- TEXT UNDER STUDY
....
Speaking of that reminds me of a mishap I had in the Hester Street school,—the one with the "frills" which the Board of Education cut off. I happened to pass it after school hours, and went in to see what sort of a playground the roof would have made. I met no one on the way, and, finding the scuttle open, climbed out and up the slant of the roof to the peak, where I sat musing over our lost chance, when the janitor came to close up. He must have thought I was a crazy man, and my explanation did not make it any better. He haled me down, and but for the fortunate chance that the policeman on the beat knew me, I should have been taken to the lockup as a dangerous lunatic—all for dreaming of a playground on the roof of a schoolhouse.


Girls' Playground on the Roof.


Janitor and Board of Commissioners to the contrary notwithstanding, the dream became real. There stands another school in Hester Street to-day within easy call, that has a roof playground where two thousand children dance under the harvest moon to the music of a brass band, as I shall tell you about hereafter—the joy of it to have that story to tell!—and all about are others like it, with more coming every year. To the indignant amazement of my captor, the janitor, his school has been thrown open to the children in the summer vacation, and in the winter they put a boys' club in to worry him. What further indignities there are in store for him, in this day of "frills," there is no telling. The Superintendent of Schools told me only yesterday that he was going to Boston to look into new sources of worriment they have invented there. The world does move in spite of janitors. In two short years our school authorities advanced from the cautious proposition that it "was the sense" of the Board of Superintendents that the schoolhouses might well be used in the cause of education as neighborhood centres, etc., (1897), to the flat declaration that "every rational system of education should make provisions for play" (1899). And to cut off all chance of relapse into the old doubt whether "such things are educational," that laid so many of our hopes on the dusty shelf of the circumlocution office, the state legislature has expressly declared that the commonwealth will take the chance, which Boards of Education shunned, of a little amusement creeping in. The schools may be used for "purposes of recreation." To the janitor it must seem that the end of all things is at hand.
....
- ENTRIES SHOWN
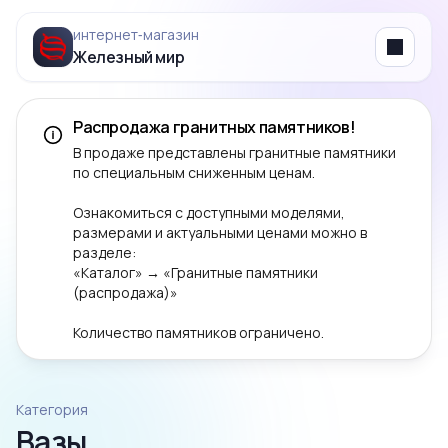
интернет‑магазин
Железный мир
Menu
Распродажа гранитных памятников!
В продаже представлены гранитные памятники
по специальным сниженным ценам.
Ознакомиться с доступными моделями,
размерами и актуальными ценами можно в
разделе:
«Каталог» → «Гранитные памятники
(распродажа)»
Количество памятников ограничено.
Категория
Вазы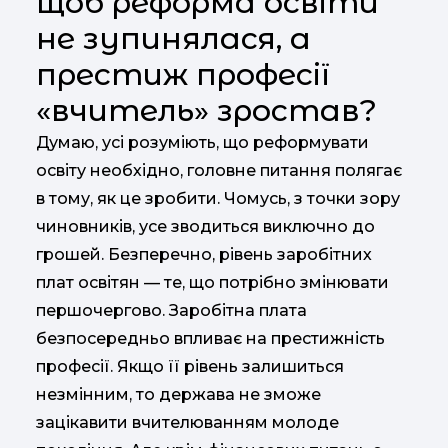
щоб реформа освіти
не зупинялася, а
престиж професії
«вчитель» зростав?
Думаю, усі розуміють, що реформувати
освіту необхідно, головне питання полягає
в тому, як це зробити. Чомусь, з точки зору
чиновників, усе зводиться виключно до
грошей. Безперечно, рівень заробітних
плат освітян — те, що потрібно змінювати
першочергово. Заробітна плата
безпосередньо впливає на престижність
професії. Якщо її рівень залишиться
незмінним, то держава не зможе
зацікавити вчителюванням молоде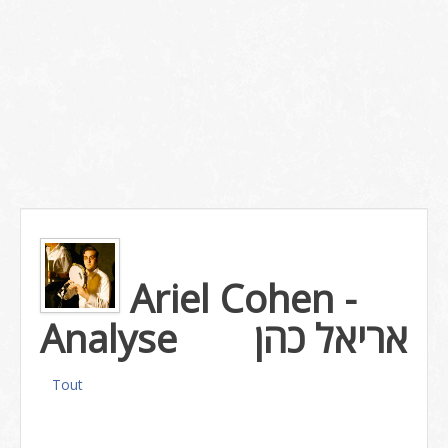
Ariel Cohen -
Analyse
אריאל כהן
Tout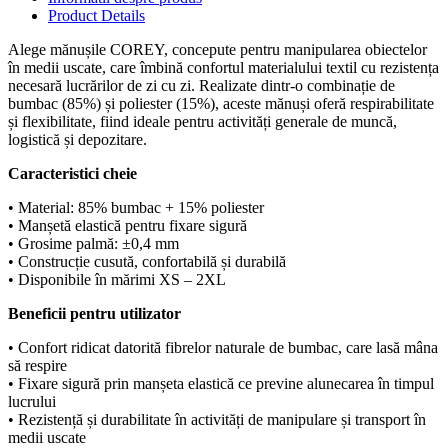
Product Details
Alege mănușile COREY, concepute pentru manipularea obiectelor
în medii uscate, care îmbină confortul materialului textil cu rezistența
necesară lucrărilor de zi cu zi. Realizate dintr-o combinație de
bumbac (85%) și poliester (15%), aceste mănuși oferă respirabilitate
și flexibilitate, fiind ideale pentru activități generale de muncă,
logistică și depozitare.
Caracteristici cheie
• Material: 85% bumbac + 15% poliester
• Manșetă elastică pentru fixare sigură
• Grosime palmă: ±0,4 mm
• Construcție cusută, confortabilă și durabilă
• Disponibile în mărimi XS – 2XL
Beneficii pentru utilizator
• Confort ridicat datorită fibrelor naturale de bumbac, care lasă mâna
să respire
• Fixare sigură prin manșeta elastică ce previne alunecarea în timpul
lucrului
• Rezistență și durabilitate în activități de manipulare și transport în
medii uscate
....
- WHAT IS REQUIRED
In the text on school roof playgrounds, what did the state legislature declare that schools may be used for?

- RESPONSE BELOW
For "purposes of recreation".